Tupac Is In The Building
When hundreds of fans take to the Internet and radio hot lines daily to swear they glimpsed you dancing in a nightclub or slipping out of a recording studio--five years after you were laid to rest--it's a sure sign something special is going on. So it goes with the firebrand rapper Tupac Shakur, whose celebrity has swelled into a mystique of near Elvis-like intensity since his death in a Las Vegas drive-by in 1996 at age 25. Shakur was an electrifying rapper whose flashes of gangsta bravado (like the petulant song Hit 'Em Up) were counterbalanced by a gentle sweetness (the tender ode Dear Mama). This seesaw battle--played out in his music and his life--made him a fascinatingly complicated figure, and the urge to hold on to him is understandable.
Yet the cult of Shakur consists of much more than imaginary sightings. It has quickly become a commercially potent multimedia phenomenon spinning off millions of dollars and working its way into the cultural mainstream along paths not usually traveled by hip-hop artists. Last week Shakur's new double CD, Until the End of Time (Amaru/Death Row), debuted at the top of the charts. It is his fifth posthumous recording, and the second to hit No. 1. Meanwhile, the New York Theatre Workshop--whose past hits include Rent--has just unveiled a play about him that could spark even more interest.

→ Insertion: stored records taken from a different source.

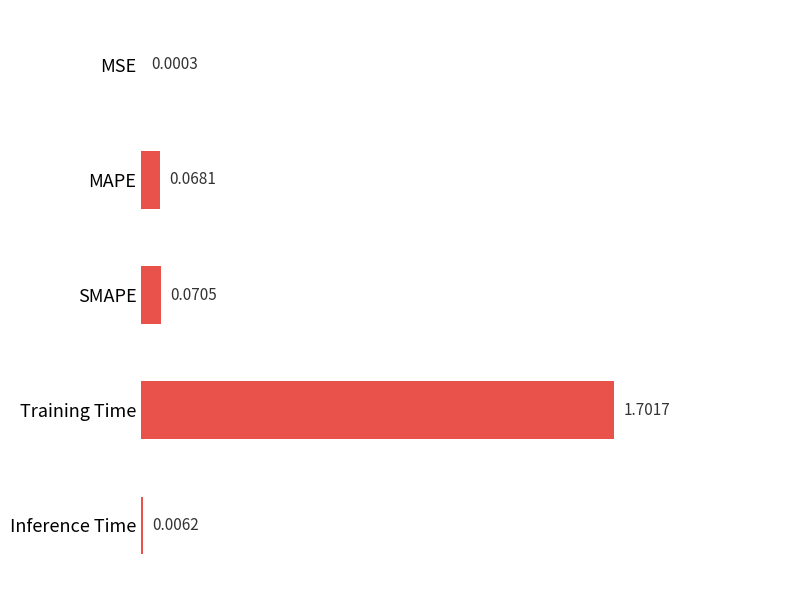

Does the chart contain stacked bars?

No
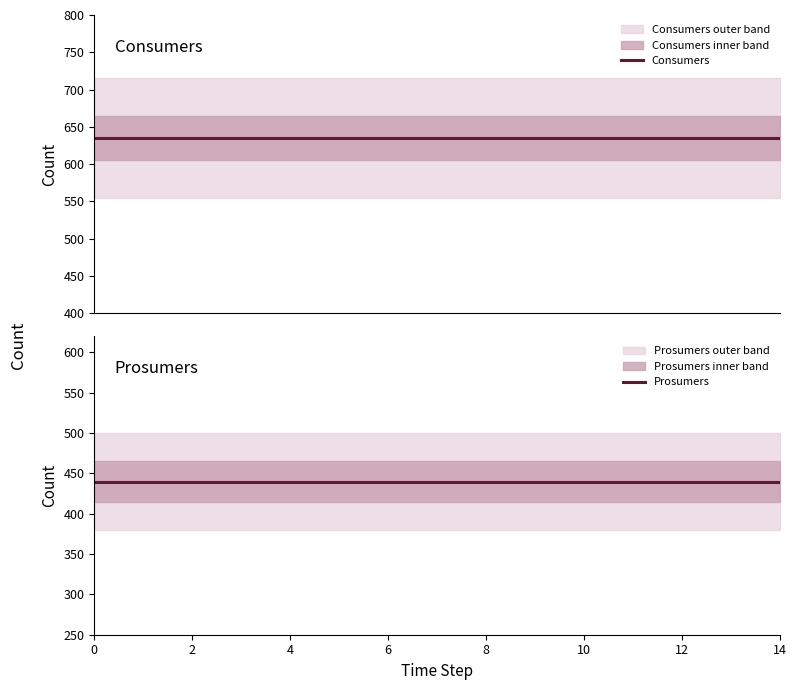

Reading right to left, list all the values displayed in this chart.

Consumers: 635	635	635	635	635	635	635	635	635	635	635	635	635	635	635
Prosumers: 440	440	440	440	440	440	440	440	440	440	440	440	440	440	440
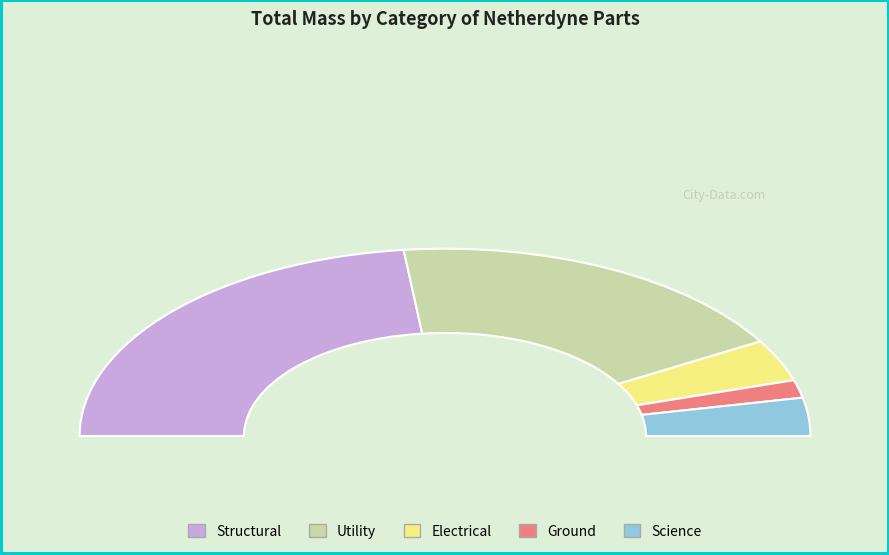

Do Electrical and Science together represent more than half of the pie?

No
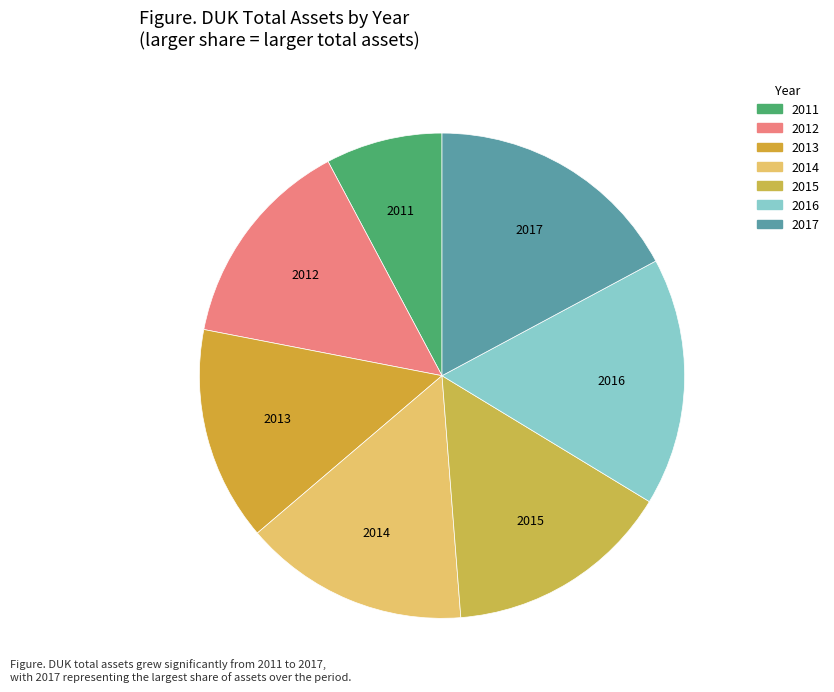

Does any single category account for the majority?

No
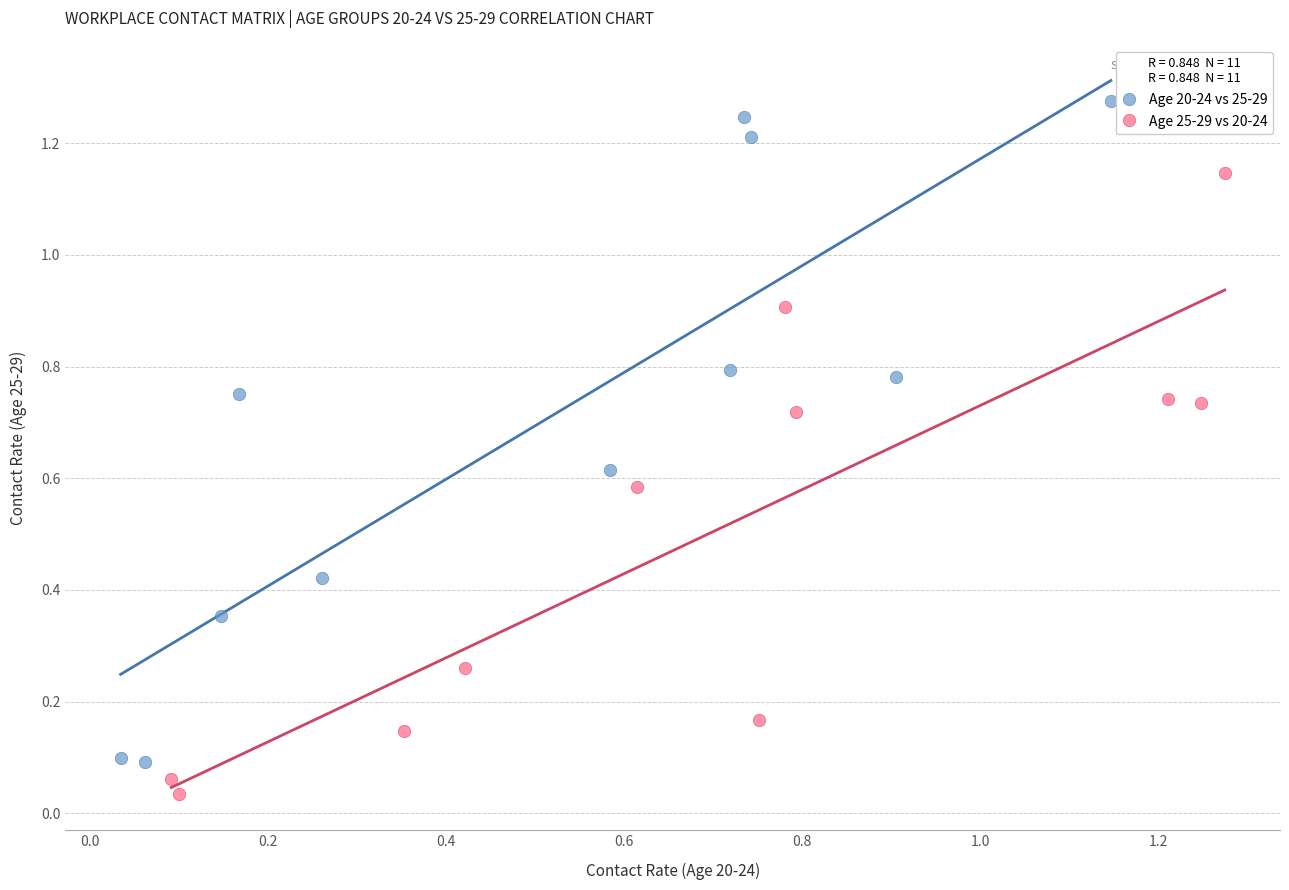

What are all the series names shown in the legend?

Age 20-24 vs 25-29, Age 25-29 vs 20-24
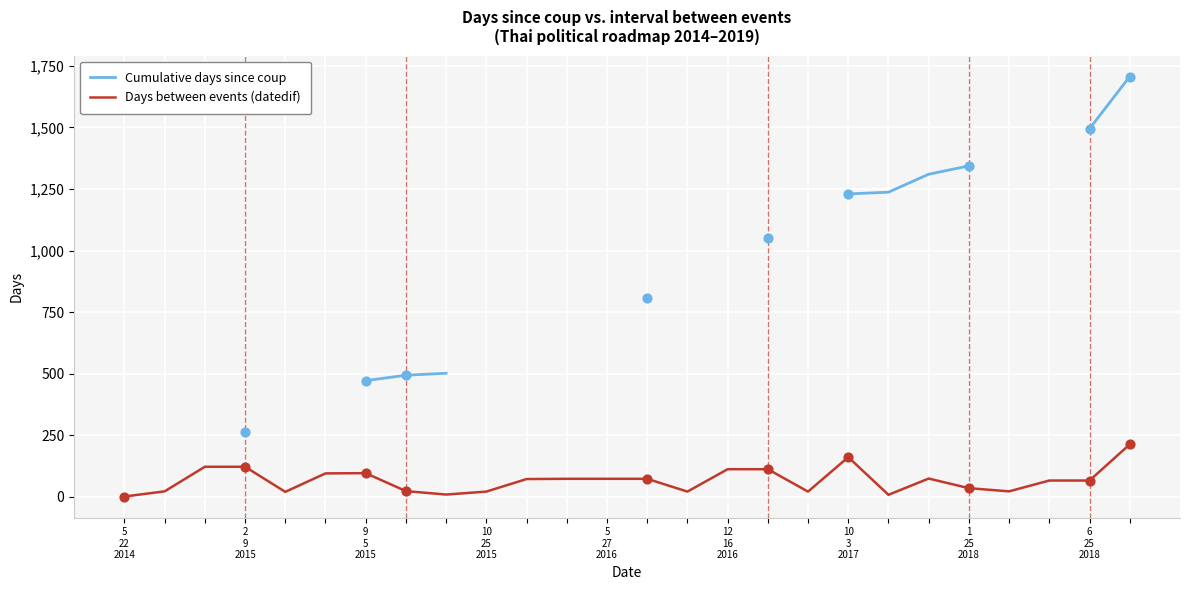

At which category is the sum across all series the highest?

25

Up Against the Wind dramatizes the turbulent final years of Shakur's life--his increasingly sharp verbal skills, his growing attraction to gangsta rap and his fateful signing with Death Row Records. Shakur is turning up in bookstores too: a collection of his poems--The Rose That Grew from Concrete--published last year by Simon & Schuster, drew enthusiastic reader reviews. And it won't be long before a Shakur bio plays on the screen; MTV and several film companies are kicking around scripts. "He is a pop-culture icon," says Michael Develle Winn, the playwright behind Up Against the Wind. "People say he's alive because they can't bear the thought that he died so senselessly."
At the center of all things Tupac is his mother Afeni Shakur, 54, a former imprisoned Black Panther who has transformed herself into hard-nosed keeper of the flame, hiring advisers to watch over her son's legacy but calling the shots herself. After a court battle, Afeni won control of Tupac's master tapes, worth millions of dollars. (The court also ruled that Death Row--the label to which Tupac was signed at his death--is entitled to a cut of the proceeds from recordings he made under contract.)
Afeni, who admits to having struggled with crack as Shakur's career blossomed, has devoted herself to the business of turning her son's death into a message of redemption. She has plenty of material to work with. Shakur was a prolific artist who in life released four albums, made six films and wrote more than 100 poems. He also left behind hours of unreleased tapes. Using earnings from his earlier albums, Afeni created a new record label--Amaru (Tupac Amaru is an Incan name meaning Shining Serpent)--endowed a foundation and opened a performing-arts camp in Stone Mountain, Ga., like the one her son attended as a child. "The arts saved Tupac," says Afeni.